**REQUIRED TASKS**
A: List the four wireless carriers named in parentheses in the piece on cell phone location data sales.
B: Copy down the part of the piece on cell phone location data sales starting at "In response, major" and ending at "this keep happening?".
C: Pick up the piece on cell phone location data sales after its last sentence and keep writing it.

**TEXT PASSAGE**
****************

On Tuesday, Motherboard published an article exposing the jaw-dropping ease of data collection and commercialization practices that can allow a stranger to find a cell phone’s location with just a phone number and $300. Motherboard’s investigation found that telecommunications companies, including T-Mobile, AT&T, and Sprint, would sell location data with an aggregator, which sold the data to MicroBilt, which then sold it to a Motherboard investigator for “dirt cheap.”
It was just last year when Senator Ron Wyden wrote to the Federal Communications Commission about Securus, a firm that that was offering geolocation of phones to low-level law enforcement without a warrant, thereby jeopardizing cell phone locations of not only inmates, but anyone with a phone number – which is pretty much everyone.
In response, major wireless carriers (Verizon, T-Mobile, Sprint, and AT&T) all made promises to limit data access to companies not using it for legitimate purposes. However, we’ve now learned that a different “Securus” — MicroBilt — has been selling phone geolocation services with little oversight to a spread of different private industries.
As FCC Commissioner Jessica Rosenworcel pointed out, “I haven’t consented to this, and I bet you haven’t either.” Senators Wyden, Harris, and Warner also expressed outrage about these developments. And they are right – what mobile operators are doing with our location data endangers not only consumer privacy, but also personal safety and U.S. national security. Why does this keep happening?

****************

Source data
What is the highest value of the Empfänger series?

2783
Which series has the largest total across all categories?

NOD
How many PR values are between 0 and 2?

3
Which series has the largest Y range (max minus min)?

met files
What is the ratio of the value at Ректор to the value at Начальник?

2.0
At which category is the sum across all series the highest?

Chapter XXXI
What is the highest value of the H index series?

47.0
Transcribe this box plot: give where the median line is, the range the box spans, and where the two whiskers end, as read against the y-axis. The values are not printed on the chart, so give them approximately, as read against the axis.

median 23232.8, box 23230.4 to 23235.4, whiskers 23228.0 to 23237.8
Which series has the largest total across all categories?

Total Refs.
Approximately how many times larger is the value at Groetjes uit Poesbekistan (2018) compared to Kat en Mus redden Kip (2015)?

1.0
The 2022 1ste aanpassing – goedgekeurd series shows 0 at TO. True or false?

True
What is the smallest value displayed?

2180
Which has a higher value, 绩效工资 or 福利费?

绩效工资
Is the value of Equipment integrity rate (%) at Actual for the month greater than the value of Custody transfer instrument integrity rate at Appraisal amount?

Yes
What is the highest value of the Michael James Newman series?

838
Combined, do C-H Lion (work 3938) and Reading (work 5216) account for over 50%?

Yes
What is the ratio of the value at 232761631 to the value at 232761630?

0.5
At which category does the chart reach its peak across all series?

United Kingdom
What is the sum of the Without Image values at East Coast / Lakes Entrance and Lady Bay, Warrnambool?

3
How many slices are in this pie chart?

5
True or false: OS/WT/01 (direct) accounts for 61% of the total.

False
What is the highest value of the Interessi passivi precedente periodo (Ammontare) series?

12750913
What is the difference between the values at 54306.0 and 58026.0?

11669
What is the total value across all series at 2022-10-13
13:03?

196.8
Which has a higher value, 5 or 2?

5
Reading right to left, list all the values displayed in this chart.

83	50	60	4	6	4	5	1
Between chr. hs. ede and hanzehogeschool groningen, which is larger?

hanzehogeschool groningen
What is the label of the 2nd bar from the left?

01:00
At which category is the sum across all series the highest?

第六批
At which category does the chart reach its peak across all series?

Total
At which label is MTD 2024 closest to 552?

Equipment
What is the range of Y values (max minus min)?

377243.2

****************

**SOLVED PROBLEMS**
A: Verizon, T-Mobile, Sprint, AT&T

B:
In response, major wireless carriers (Verizon, T-Mobile, Sprint, and AT&T) all made promises to limit data access to companies not using it for legitimate purposes. However, we’ve now learned that a different “Securus” — MicroBilt — has been selling phone geolocation services with little oversight to a spread of different private industries.
As FCC Commissioner Jessica Rosenworcel pointed out, “I haven’t consented to this, and I bet you haven’t either.” Senators Wyden, Harris, and Warner also expressed outrage about these developments. And they are right – what mobile operators are doing with our location data endangers not only consumer privacy, but also personal safety and U.S. national security. Why does this keep happening?

C:
A Predictable Consequence of Deregulation
When Congress repealed the FCC broadband privacy rules two years ago, Public Knowledge predicted that “without the FCC’s broadband privacy rules, Americans go from being internet users to marketing data.” And that is exactly what has happened.
If the FCC still had those privacy protection powers, then it could have required wireless carriers to get opt-in consent from consumers prior to sharing geolocation data, and taken affirmative action, including imposing sanctions on the broadband providers that would be responsible for selling data to a chain of companies with disruptive data collection practices.
However, without these rules, the broadband providers are not incentivized to change anything despite their aloof public ideals of prioritizing consumer data privacy – even with Securus last year and Motherboard’s exposé about MicroBilt a few days ago, a representative of T-Mobile’s response was that it is only “nearly finished the process of terminating its agreements with location aggregators.” The situation feels like being in a traffic jam. It is yet another example that highlights the importance of a specialized federal agency enforcement, and the need for a comprehensive privacy legislation.
The FCC could still take some action under its Customer Proprietary Network Information (CPNI) rules. It would at least allow the Commission to investigate the matter with MicroBilt, but with the current government shutdown, unfortunately there is not much that can be done at the very moment — and there’s no guarantee this FCC would do that anyway.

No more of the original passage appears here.